(P-381) Epigenome Profiling Reveals an Essential Role for Jun-N-Terminal Kinase Signaling During Human Trophoblast Stem Cell Specification and Differentiation into Terminal Lineages

Abstract Authors: Joseph E. Zemke^1,2, Gareth Chapman^1,2, Laura A. Fischer^1,2, Rowan M. Karvas^1,2, Kyoung Park^1,2, Lauren Boggs², Brittany Meyer^1,2, Kristen L. Kroll^1,2, and Thorold W. Theunissen^1,2

1. Department of Developmental Biology, Washington University in St. Louis, St. Louis, USA

2. Center of Regenerative Medicine, Washington University in St. Louis, St. Louis, USA

Abstract Text: Due to ethical and practical constraints on access to first-trimester placental tissues, the study of human trophoblast specification and differentiation into specialized lineages has remained limited. The recent derivation of human trophoblast stem cells (hTSCs) from naive human pluripotent stem cells (hPSCs) allows for mechanistic investigation of developmental time points and cell fate decisions that we lack access to in vivo.

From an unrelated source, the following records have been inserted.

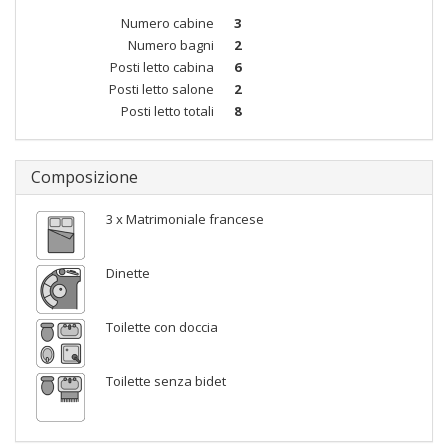
Numero cabine
3
Numero bagni
2
Posti letto cabina
6
Posti letto salone
2
Posti letto totali
8
Composizione
3 x Matrimoniale francese
Dinette
Toilette con doccia
Toilette senza bidet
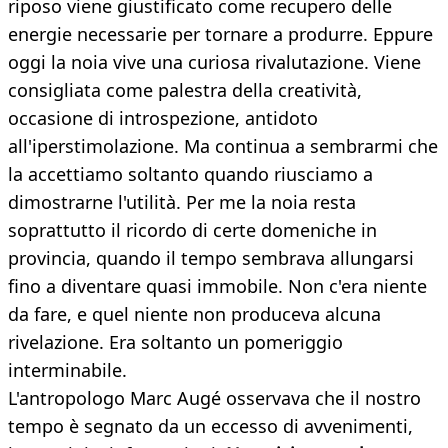
riposo viene giustificato come recupero delle
energie necessarie per tornare a produrre. Eppure
oggi la noia vive una curiosa rivalutazione. Viene
consigliata come palestra della creatività,
occasione di introspezione, antidoto
all'iperstimolazione. Ma continua a sembrarmi che
la accettiamo soltanto quando riusciamo a
dimostrarne l'utilità. Per me la noia resta
soprattutto il ricordo di certe domeniche in
provincia, quando il tempo sembrava allungarsi
fino a diventare quasi immobile. Non c'era niente
da fare, e quel niente non produceva alcuna
rivelazione. Era soltanto un pomeriggio
interminabile.
L'antropologo Marc Augé osservava che il nostro
tempo è segnato da un eccesso di avvenimenti,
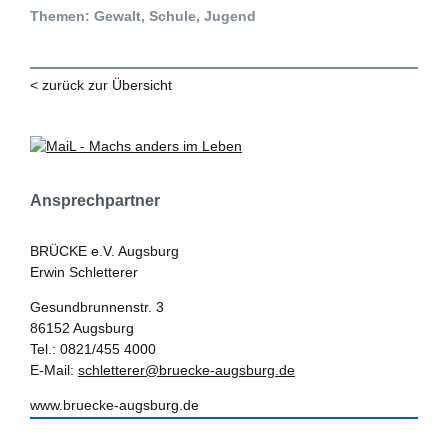
Themen: Gewalt, Schule, Jugend
< zurück zur Übersicht
Ansprechpartner
BRÜCKE e.V. Augsburg
Erwin Schletterer
Gesundbrunnenstr. 3
86152 Augsburg
Tel.: 0821/455 4000
E-Mail:
schletterer@bruecke-augsburg.de
www.bruecke-augsburg.de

By mapping genome-wide chromatin accessibility and active and repressive histone marks in the naïve hPSC and hTSC states, we have produced an epigenetic atlas of cis-regulatory regions driving hTSC specification in vitro. This analysis revealed an enrichment of Jun-N-Terminal Kinase (JNK) binding motifs in regions associated with hTSC-specific active histone marks. Chemical inhibition of JNK signaling in hTSCs and trophoblast organoids caused spontaneous differentiation into terminal trophoblast lineages as assessed by morphology and gene expression analysis. When attempting to differentiate hTSCs from the naïve state in the presence of this inhibitor, the cells displayed growth restriction and abrogated hTSC specification. To investigate how JNK-associated factors contribute to hTSC specification and maintenance, we have identified specific JNK targets via differential phosphorylation status upon inhibitor treatment. We are currently exploring these transcription factors in greater detail to assess their individual and combinatorial impact on hTSC specification and maintenance using a deactivated Cas9 system. By integrating these genetic studies of JNK-associated factors with genome-wide location analyses to identify DNA binding regions, we will gain a comprehensive understanding of the role of the JNK signaling pathway during hTSC specification and differentiation into terminal trophoblast lineages.